# EXPLORE THE MATERIAL
a: Please reproduce everything in the blog post on conspiracy theories from "The premise of" down to "who believe otherwise.", word for word.
b: Answer these questions using the blog post on conspiracy theories:
(i) What was the name of the TVOntario program the writer watched, and who hosted it?
(ii) Which book by Naomi Klein does the post point to?
(iii) What was Peter Jennings reported to be worth when he died?

# EXCERPTED TEXT
========================

Friday, August 01, 2008

Coincidence Theorists

I'm just after watching a program on TVOntario hosted by Steve Paikin, Conspiracy Anyone? Below is an e-mail message I just sent to TVO regarding this program and my opinions about how it handled its subject:

The premise of the TV show Conspiracy Anyone?, about conspiracy theories, was flawed at its base. The host operated from the idea that the official stories of great historical happenings, such as the JFK assassination and the 9/11 attacks, are true, and who are these nuts who believe otherwise.

Why did George W. Bush need 9/11? The U.S. public would never have supported an unprovoked war with Afghanistan. Nor would it have supported the war against Iraq -- and Iraq was absolutely tied to 9/11 by George W. Bush, Dick Cheney, Donald Rumsfeld, and the rest of that corrupt bunch. Also, look at Naomi Klein's Shock Doctrine. In moments of great trauma like 9/11, legislation like the PATRIOT Act are rammed through with no opposition. That never would have succeeded without 9/11. Nor would the Total Information Awareness network or George W. Bush's warrantless wiretapping of Americans. 9/11 occurred to give America a supposed enemy, it occurred so that constitutional rights could be suppressed, so that Guantanamo Bay could be turned into a concentration camp. 9/11 did just what the attack on Pearl Harbor did -- it brought America's focus to a fine point, a concentrated point of accepting war. If you look at who has benefited more from 9/11 -- George W. Bush or Osama bin Laden -- I think it's very safe to say that George W. Bush benefited greatly. Multimillionaire Osama is living in a cave somewhere. Also, the failing presidency of George W. Bush was buoyed immensely by 9/11. Look how the Republican Party moved the date of its 2004 national convention to very nearly September 11th. The Republican Party took on 9/11 like a celebration, wrapping themselves in the flag, drowning out dissent with the singing of patriotic songs.

There are more people questioning official stories these days because mass media rams these events down our throats. Also, there are people who have the time to ask the tough questions (bloggers and independent journalists, like Barry Zwicker -- regarding 9/11, for instance, why were some of the supposed hijackers said to have been aboard the planes that perpetrated the attacks found alive and well abroad, horrified that their names and pictures were on the FBI's widely disseminated picture line-up; the numerous people (firemen inside the buildings) the head custodian of the Twin Towers, heard bombs exploding in the building; the stand-down of the military; the insane coincidence of five sets of war games occurring on that day. Why aren't reporters asking these tough questions? Access. Look what happened to Helen Thomas in the White House press pool when she asked tough questions of George W. Bush. She was frozen out -- no longer seated up front and granted the first question any longer, but seated in the back and completely shunned. Thomas is a veritable institution in the media, so she could weather such retribution. A lesser known reporter would have probably just lost his job. When Peter Jennings died, it was reported that he was worth $51 million. I posit that Peter Jennings had 51 million reasons not to ask the tough questions. He was extraordinarily successful taking the soft, scripted route, working for the Disney Corporation.

========================

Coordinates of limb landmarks
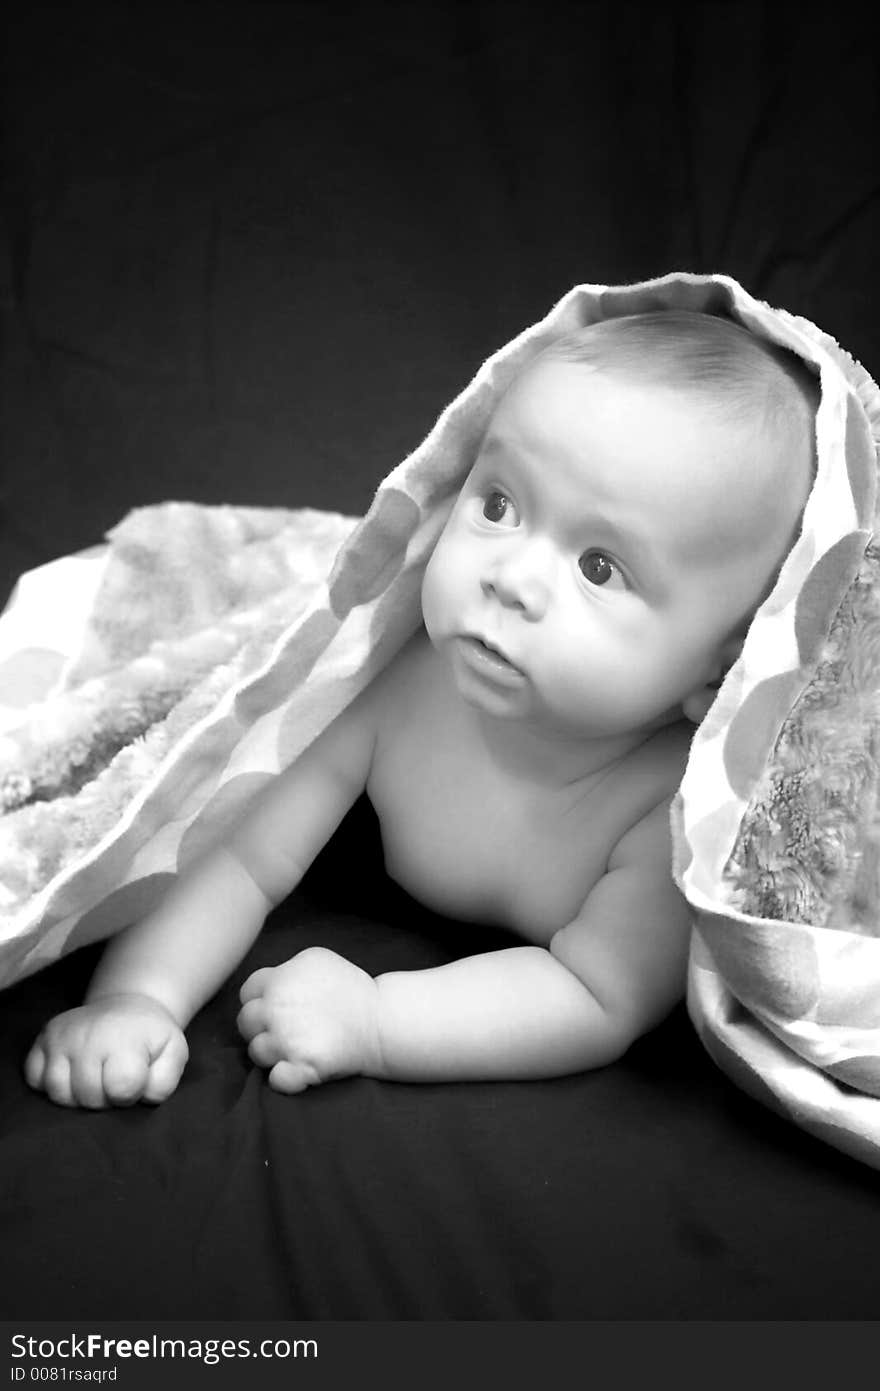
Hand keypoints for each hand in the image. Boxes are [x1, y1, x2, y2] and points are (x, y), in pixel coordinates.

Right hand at [24, 993, 188, 1107]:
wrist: (128, 1007)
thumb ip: (165, 1080)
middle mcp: (87, 1035)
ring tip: (94, 1081)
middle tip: (113, 1081)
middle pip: (87, 1096)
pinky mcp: (43, 1039)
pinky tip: (71, 1073)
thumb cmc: (150, 1037)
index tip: (135, 1080)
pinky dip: (50, 1084)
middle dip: (104, 1099)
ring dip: (77, 1096)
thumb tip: (142, 1096)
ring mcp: (61, 1036)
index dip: (130, 1093)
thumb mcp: (173, 1053)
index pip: (121, 1087)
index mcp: (123, 1038)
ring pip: (58, 1092)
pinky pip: (34, 1078)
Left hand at [237, 946, 379, 1092]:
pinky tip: (293, 1072)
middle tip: (283, 1031)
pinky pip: (277, 1079)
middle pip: (245, 1022)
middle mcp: (278, 1006)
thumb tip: (268, 984)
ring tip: (292, 1050)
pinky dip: (282, 1079)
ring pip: (256, 1051)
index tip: (275, 1009)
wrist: (381, 1021)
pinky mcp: (303, 1064)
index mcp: (281, 978)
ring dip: (270, 1053)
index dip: (259, 1002)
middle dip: (259, 1028)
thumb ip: (287, 969)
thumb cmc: (351, 990)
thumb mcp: (316, 960)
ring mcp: (287, 1037)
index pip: (248, 992)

========================

# RESULTS OF THE TASKS
a:
The premise of the TV show Conspiracy Anyone?, about conspiracy theories, was flawed at its base. The host operated from the idea that the official stories of great historical happenings, such as the JFK assassination and the 9/11 attacks, are true, and who are these nuts who believe otherwise.

b:
(i) Conspiracy Anyone?, hosted by Steve Paikin
(ii) Shock Doctrine
(iii) $51 million